I totally get why the person monitoring the axe throwing should probably not be the same person answering the phones — axe throwing is a dangerous activity, as is made clear by the waiver customers must sign before attempting it.
But why not hire someone to answer your phones? Like a hostess in a restaurant? (S/he could also play the invaluable secondary role of sizing people up in person to decide whether they should really be given axes.)
Of course, the answer is that the call center operators won’t just be handling all the mad booking traffic — they’ll be drumming up business:
Schober said the call centre will take incoming calls to field questions and take bookings. Staff will also make outgoing calls, mainly to solicit corporate business.

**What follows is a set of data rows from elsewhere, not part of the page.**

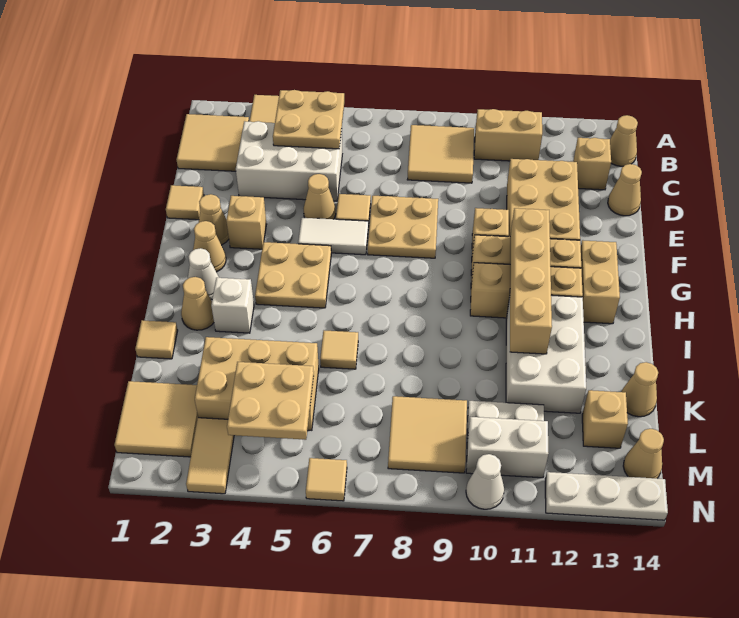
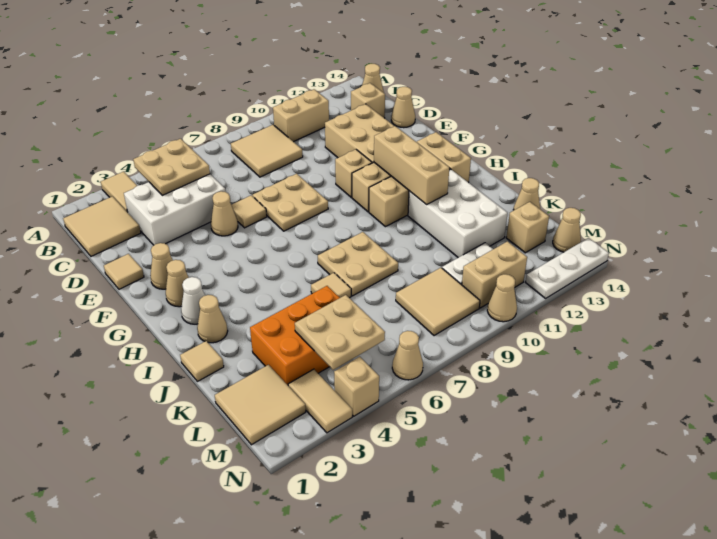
tan brick F3 level 1 -> tan brick N4 level 1
white tile F5:F6 level 1 -> none
tan plate G4:H5 level 1 -> tan plate I7:J8 level 1
tan brick G11:J11 level 2 -> tan brick G11:I11 level 2
white brick I3 level 1 -> none
tan brick K3:L5 level 1 -> orange brick K3:L5 level 1
white brick M10:M11 level 1 -> tan brick M10:M11 level 1
tan tile N6 level 1 -> tan cone N6 level 1
white cone N10 level 1 -> tan cone N10 level 1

I wonder how those calls will go?
Hello CEO of [enter name of corporation here]!
Is morale a little low at work these days? Are your employees upset about their stagnant wages, irregular hours, non-existent pensions and/or unsafe working conditions? Have they been complaining about you earning 400 times their salaries?
Why not get them drunk and give them axes?
I’m thinking working at the call center on the contract for the axe-throwing venue is the definition of “precarious” employment.
Bluenose ghosts
I laughed so much during CBC Information Morning Steve Sutherland’s interview with a real-life Ghostbuster I had to put my coffee down for fear of spilling it all over the front of my shirt. (Oh, who am I kidding, my pajama top.)
The best part was Sutherland not laughing — I don’t know how he managed it.
The subject of the interview was a ghost-hunting event planned for the Fortress Louisbourg on the July 13 weekend and the interviewees were Kyle Allen, operations manager of the Fortress of Louisbourg Association, who didn’t seem to be taking the whole thing too seriously (but who did cop to once hearing footsteps from the locked, empty attic of a house in the Fortress) and Earl Lattie, lead investigator and founder of Truro-based Paranormal Investigations Nova Scotia, who takes this stuff very seriously, indeed.
Lattie explained that his group investigates paranormal phenomenon with the aid of “gear” like infrared cameras and audio recording equipment and claimed they’d visited the Fortress on four previous occasions and had always found evidence of ghosts.

Fortress of Louisbourg. (Photo courtesy Paranormal Investigations Nova Scotia)
I went to the group’s website to read some of the accounts of their investigations and they are full of paranormal happenings that you might, if you were an unsophisticated rube like me, write off as perfectly normal happenings (a camera set on a tripod mysteriously tilts “almost as if something was pushing it down;” a basement makes people feel “uneasy”).
My favorite bit is billed as an audio recording of a Louisbourg soldier named Baptiste who lies buried under the Chapel floor and who, when asked if he’d been shot, replied:
“I don’t think so.”
Seriously, Baptiste? How could you not know whether or not you’ve been shot? You’ve had over two centuries to size up the situation.
My second favorite bit is when an investigator in Dayle’s Grand Market, Amherst asks if there are any spirits in the building who wish to talk and a voice is “captured” saying:
“I don’t.”
That’s what I’m going to be like as a ghost — a total jerk.
I think these investigators are having a grand time and are harming no one in the process so I’m just going to step aside and let them get on with it.